Frente a este escenario, el acceso oportuno a tratamiento especializado resulta fundamental. La cirugía realizada por equipos de ginecología oncológica y la quimioterapia siguen siendo la base del tratamiento, tanto en Chile como a nivel internacional, y han demostrado mejorar considerablemente la sobrevida y reducir las recurrencias.
En este sentido, es importante reconocer avances relevantes en políticas públicas. Desde 2013, el cáncer de ovario está incorporado dentro de las patologías GES, garantizando cobertura desde la sospecha diagnóstica y la biopsia, hasta la cirugía, la quimioterapia y el seguimiento posterior. Sin duda, esto representa un apoyo significativo para cientos de pacientes y sus familias.
Sin embargo, el desafío sigue siendo enorme. También es necesario fortalecer el acceso a estudios genéticos y terapias dirigidas, que hoy permiten prolongar significativamente la vida de muchas pacientes. Aunque existe la percepción de que el cáncer de ovario es principalmente hereditario, la realidad es que solo cerca del 7% de los casos corresponde a síndromes genéticos familiares. La mayoría son esporádicos. Aun así, conocer las alteraciones genéticas del tumor puede marcar una diferencia importante en las decisiones terapéuticas.
Pero hablar de cáncer también implica hablar de prevención. Y ahí existe una tarea pendiente como sociedad.
Muchas de las enfermedades que hoy afectan gravemente la salud de la población chilena están relacionadas con hábitos y estilos de vida.
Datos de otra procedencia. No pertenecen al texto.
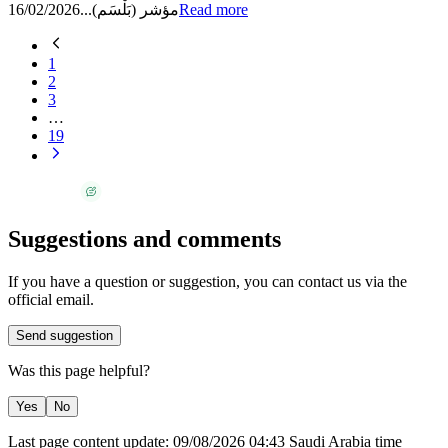
16/02/2026
مؤشر (بَلْسَم)...
Read more
1
2
3
…
19
Suggestions and comments
If you have a question or suggestion, you can contact us via the
official email.
Send suggestion
Was this page helpful?
Yes
No
Last page content update:
09/08/2026
04:43
Saudi Arabia time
La obesidad, la hipertensión, la diabetes y el sedentarismo no solo aumentan el riesgo cardiovascular, sino también el riesgo de desarrollar distintos tipos de cáncer y de enfrentar peores resultados durante los tratamientos.
La prevención no depende únicamente de hospitales, ministerios o gobiernos. También requiere una responsabilidad individual y colectiva respecto del autocuidado. Alimentarse mejor, realizar actividad física, controlar enfermedades metabólicas y mantener una buena calidad de vida son decisiones que pueden impactar directamente en nuestra salud futura.
Hoy existe una verdadera alerta frente al cáncer en Chile, y el cáncer de ovario es una muestra clara de ello. No podemos seguir reaccionando solo cuando la enfermedad ya está avanzada. Necesitamos más conciencia, más prevención y más compromiso con el cuidado de nuestra salud. Porque enfrentar el cáncer no comienza en el pabellón quirúrgico ni en la quimioterapia. Comienza mucho antes: en las decisiones cotidianas que tomamos sobre cómo vivir y cómo cuidarnos.